12. Employment Agreement. Your Stock Option is subject to and conditional in all respects on the effectiveness of the Employment Agreement and shall be void ab initio and without force and effect in the event that any condition to such effectiveness is not met. In the event of any conflict between the provisions of this Award Agreement and those of the Employment Agreement, the provisions of this Award Agreement shall control.
13. Governing Law. The validity, interpretation, construction and performance of this Award Agreement shall be governed by the laws of the State of Delaware applicable to contracts entered into and performed in such state.

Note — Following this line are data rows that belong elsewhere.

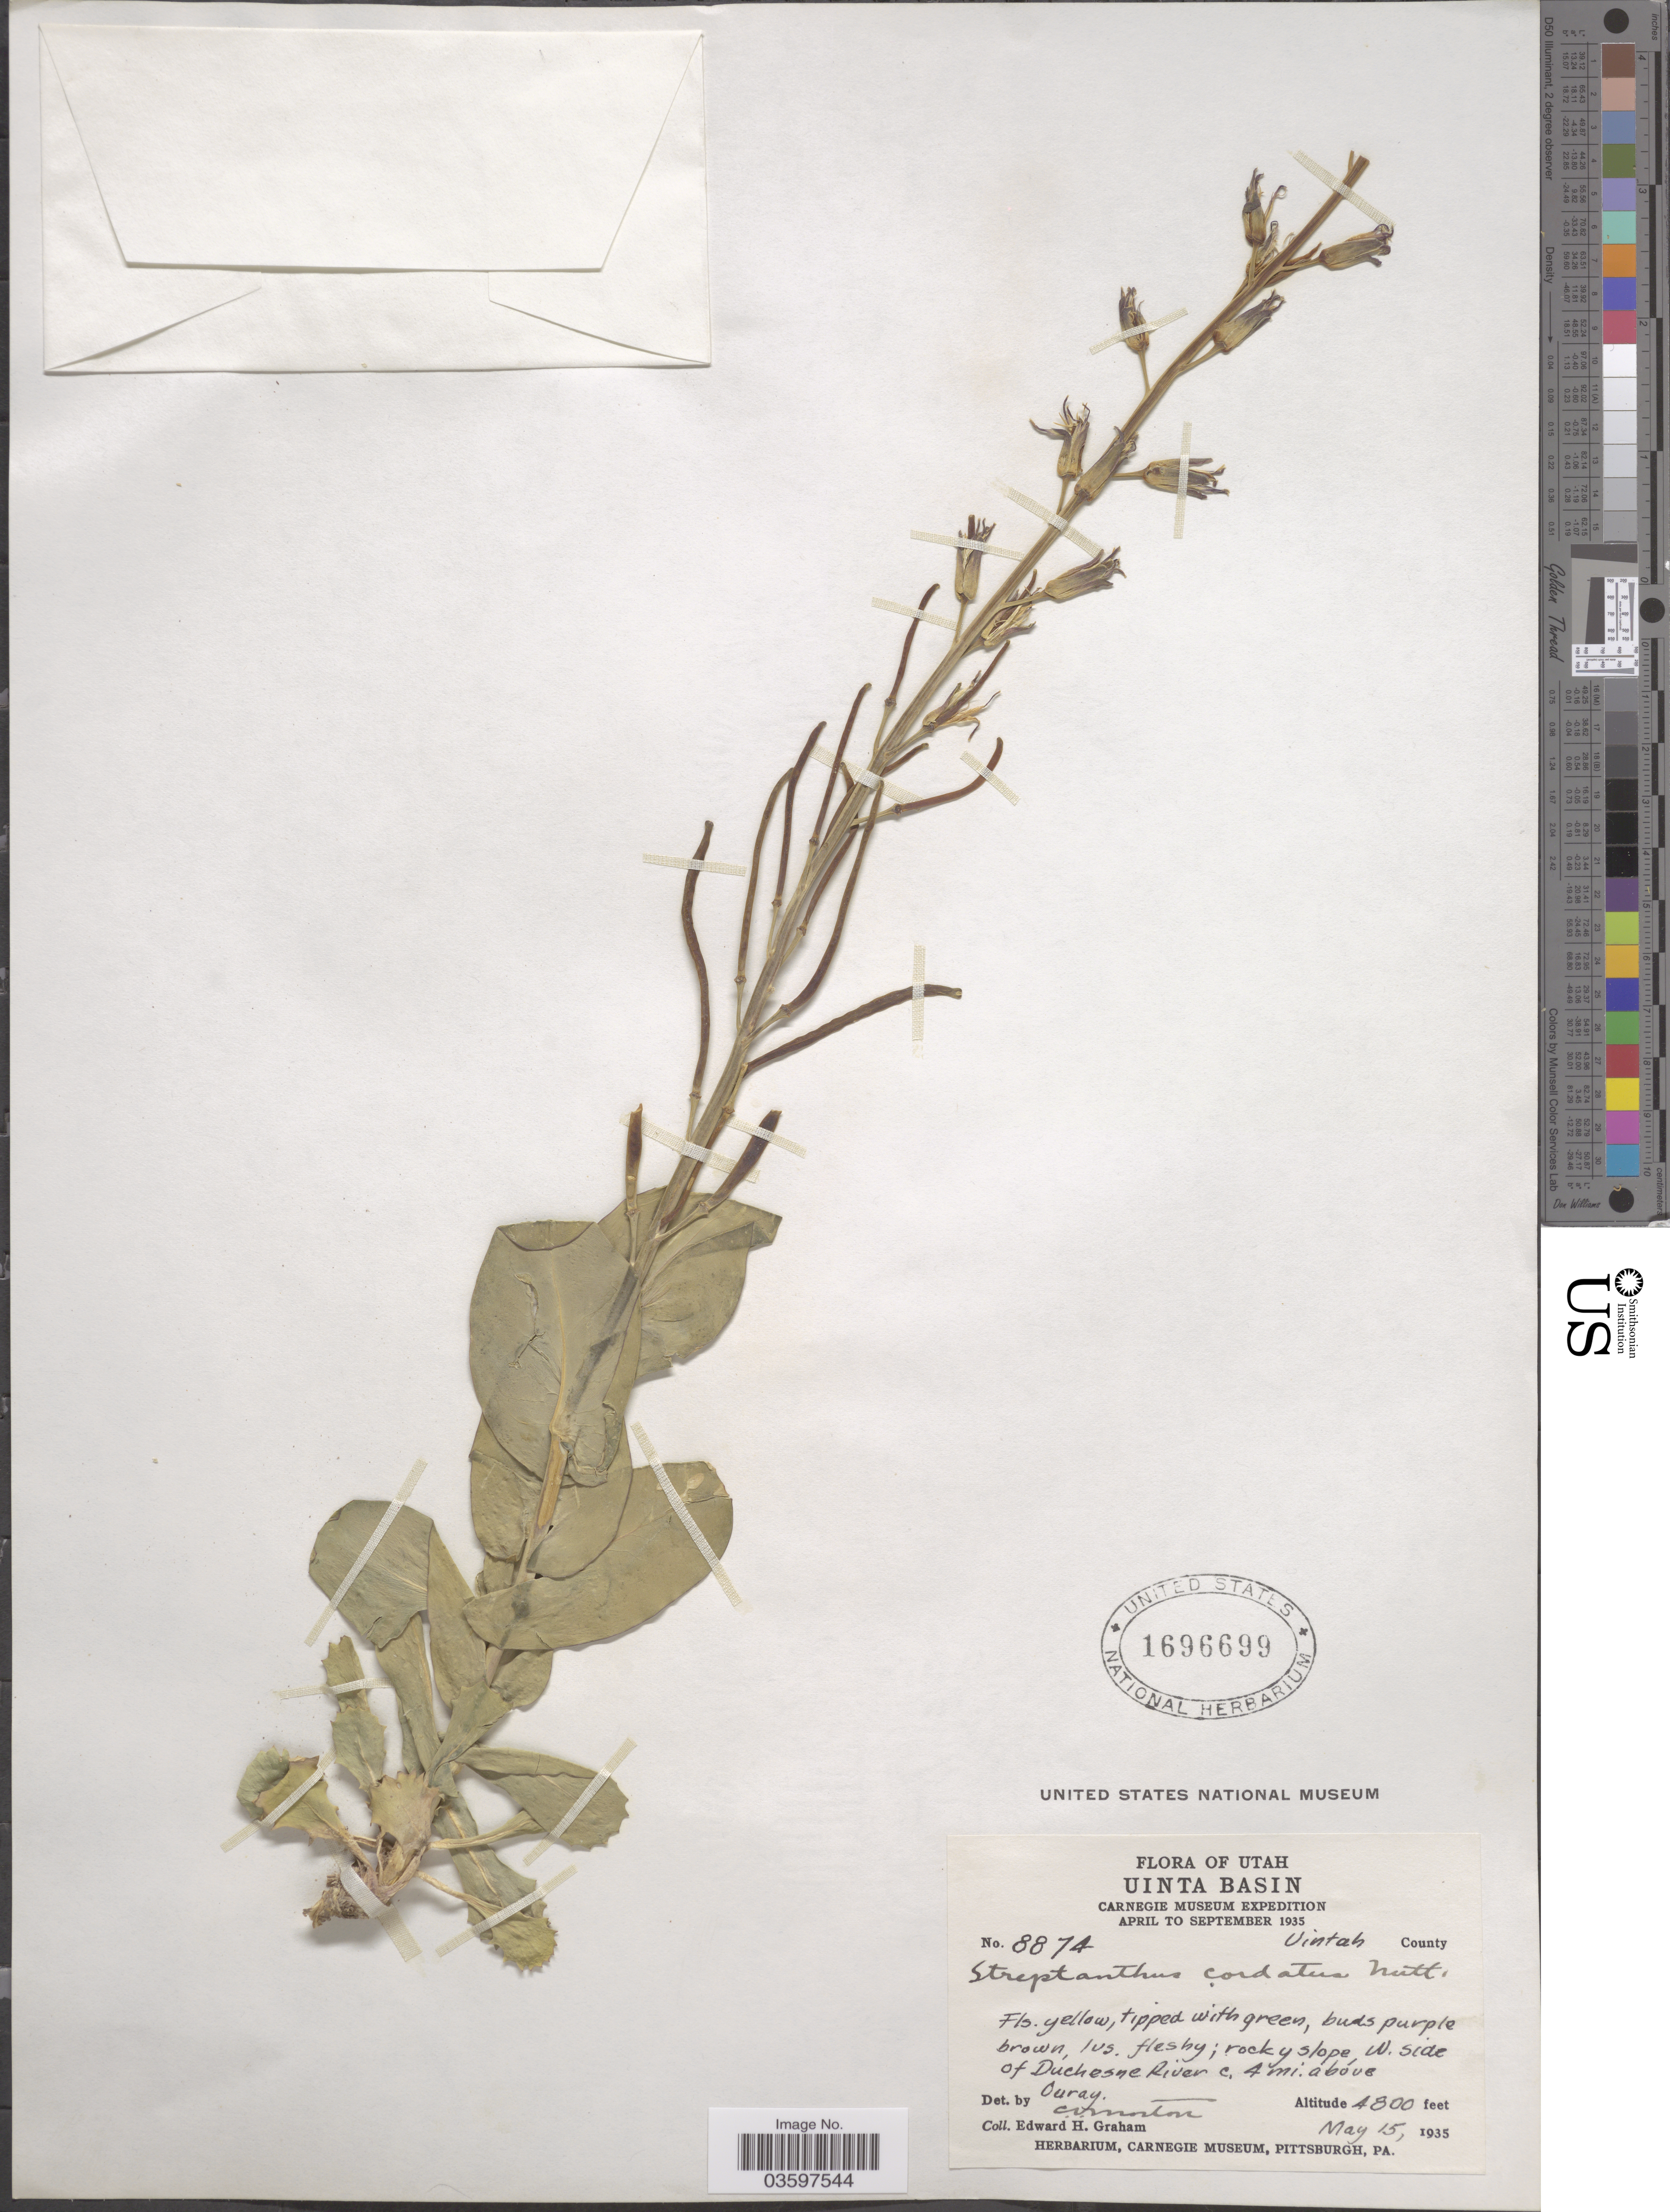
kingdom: Plantae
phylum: Tracheophyta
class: Magnoliopsida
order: Brassicales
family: Brassicaceae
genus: Streptanthus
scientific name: Streptanthus cordatus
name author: Nutt. ex Torr. & A. Gray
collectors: E. H. Graham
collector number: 8874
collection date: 1935-05-15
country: United States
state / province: Utah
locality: Uinta Basin. Uintah County. W. side of Duchesne River c. 4 mi. above Ouray.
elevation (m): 1463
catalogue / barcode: US 1696699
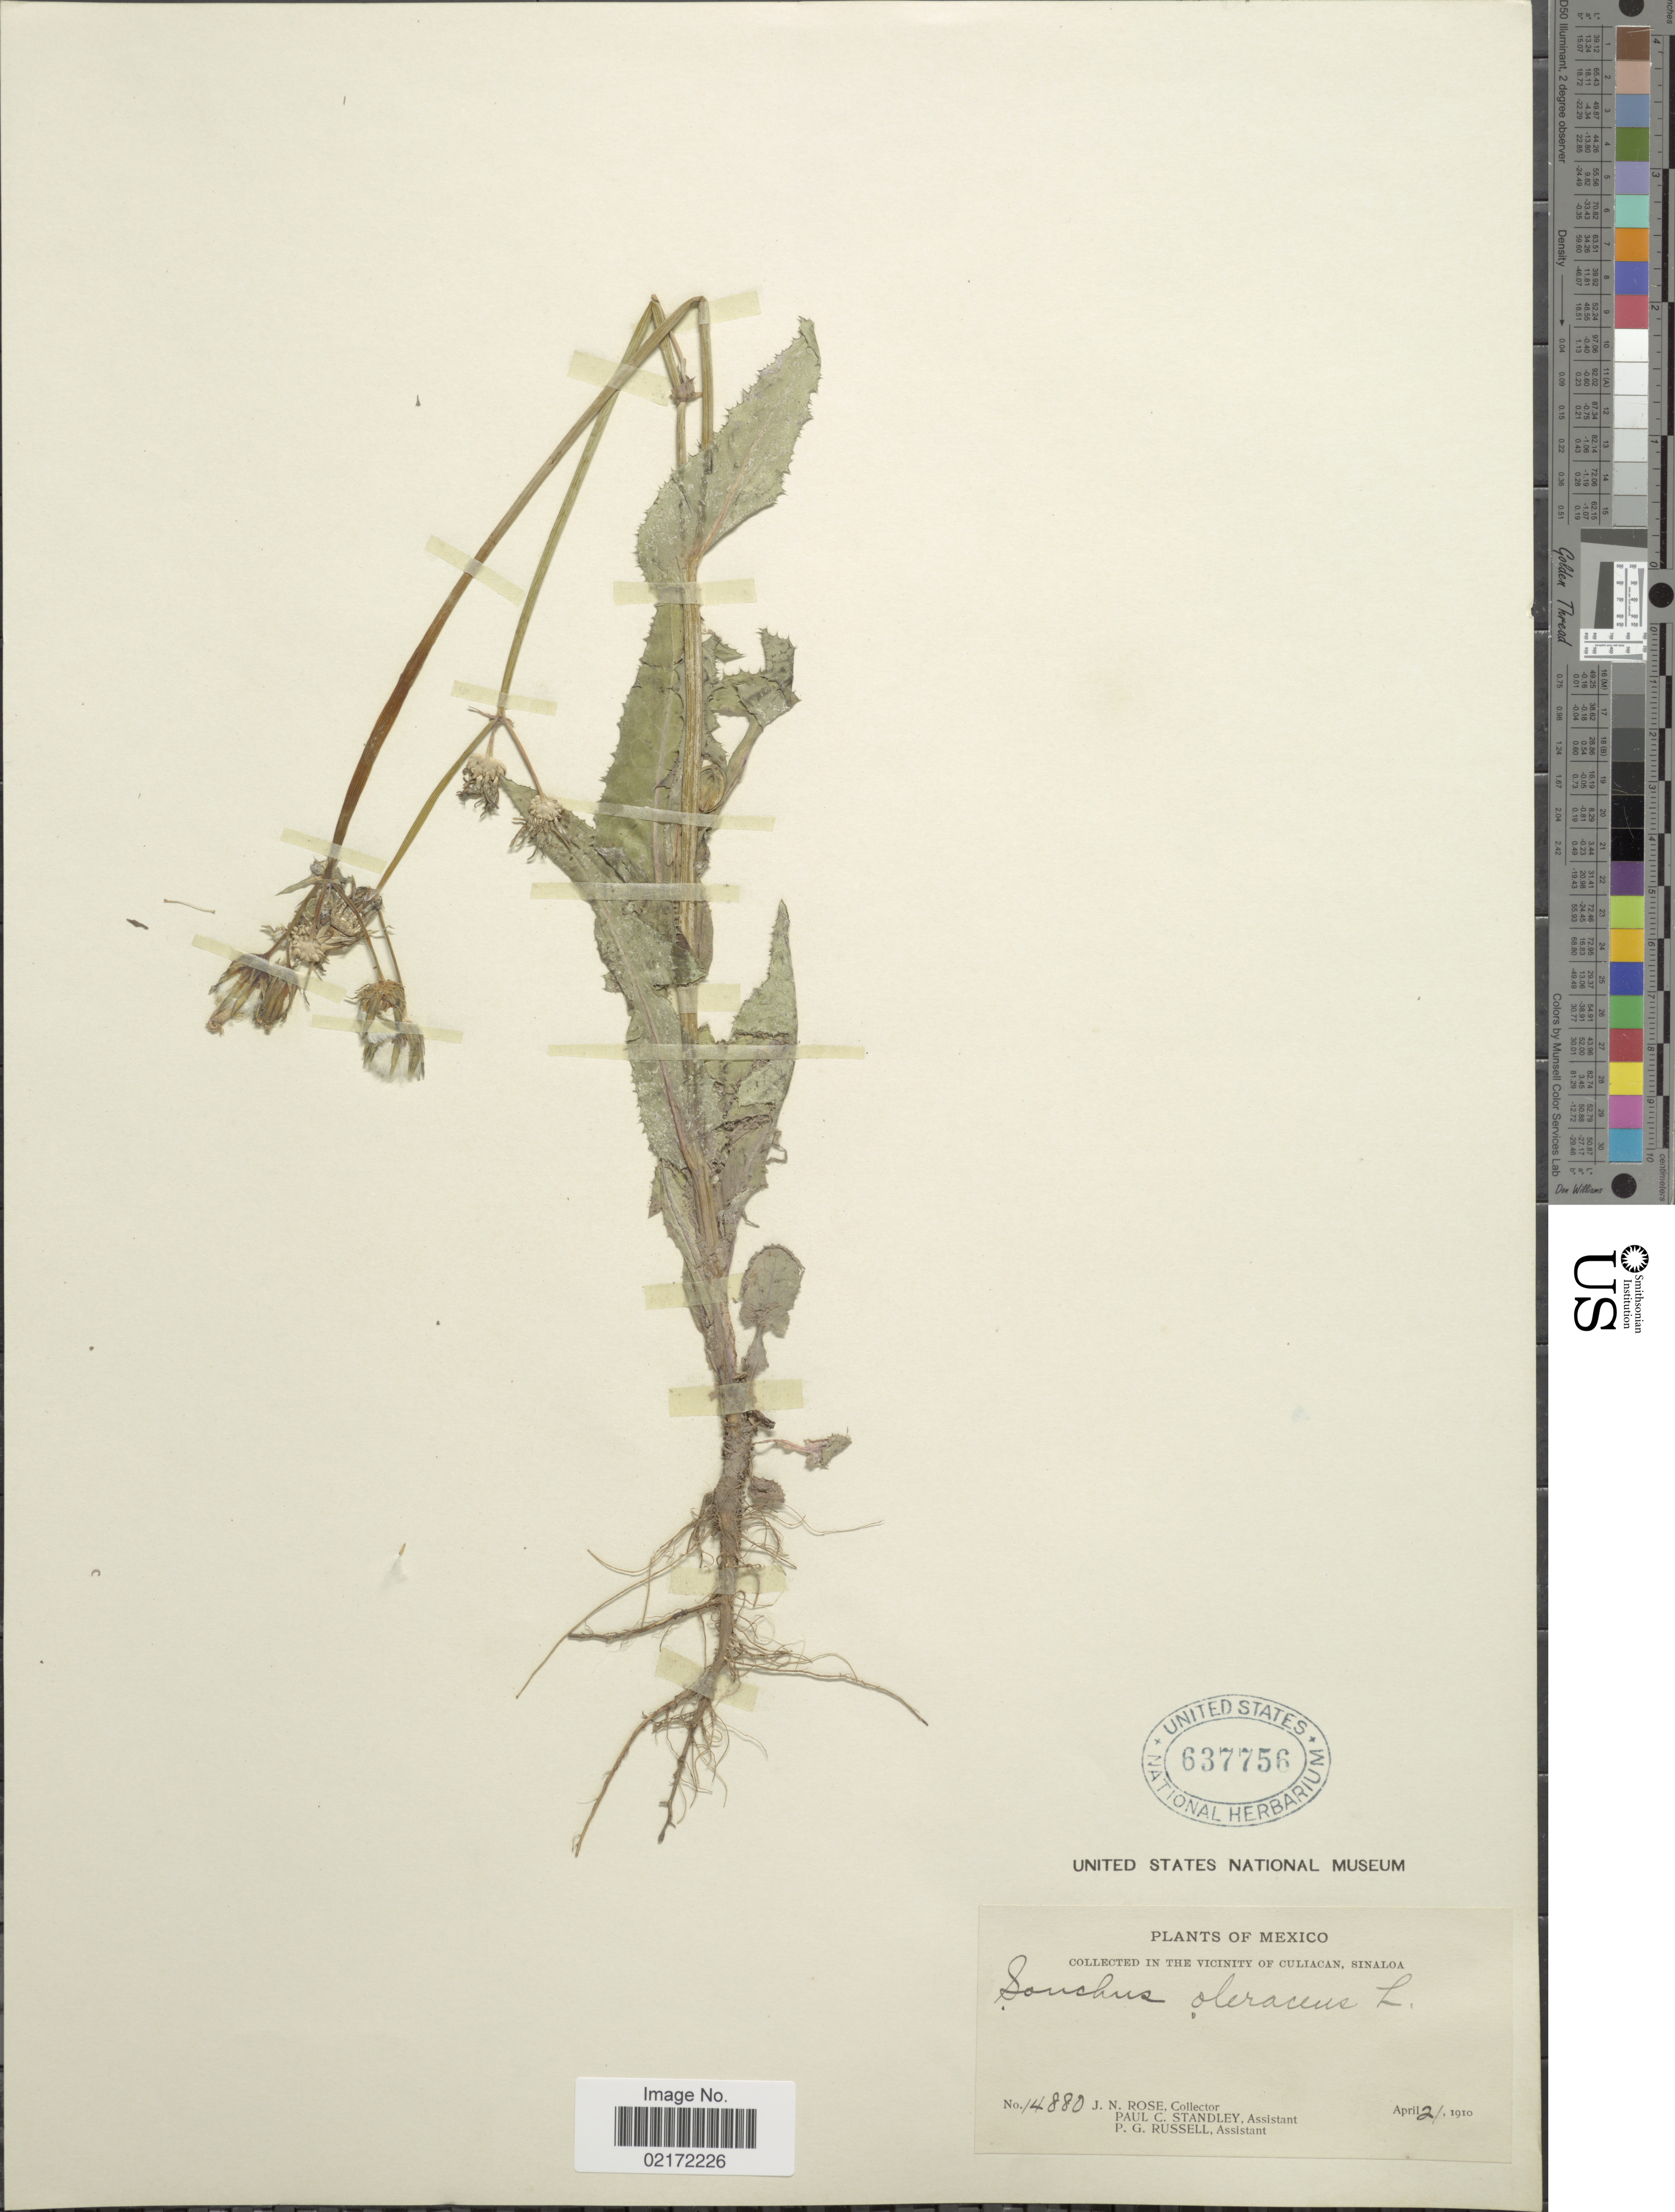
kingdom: Plantae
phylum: Tracheophyta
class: Magnoliopsida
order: Asterales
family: Asteraceae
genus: Sonchus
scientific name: Sonchus oleraceus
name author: L.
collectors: J. N. Rose, P. C. Standley & P. G. Russell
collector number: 14880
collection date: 1910-04-21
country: Mexico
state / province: Sinaloa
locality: In the vicinity of Culiacan, Sinaloa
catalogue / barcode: US 637756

14. Section 409A. Your Stock Option is intended not to provide for a deferral of compensation within the meaning of Section 409A, and this Award Agreement shall be interpreted consistent with such intent. If any provision of this Award Agreement causes your Stock Option to be subject to the requirements of Section 409A, or could otherwise cause you to be subject to tax or the interest and penalties under Section 409A, such provision shall be modified to maintain, to the maximum extent practicable, the original intent of the applicable provision without violating the requirements of Section 409A and the Company agrees to modify such provisions in such manner.
Please indicate your acceptance of the foregoing by signing and dating where indicated below.
Sincerely,
/s/ John T. Standley
John T. Standley
Chief Executive Officer
Acknowledged and Agreed as of this 14th day of December, 2005.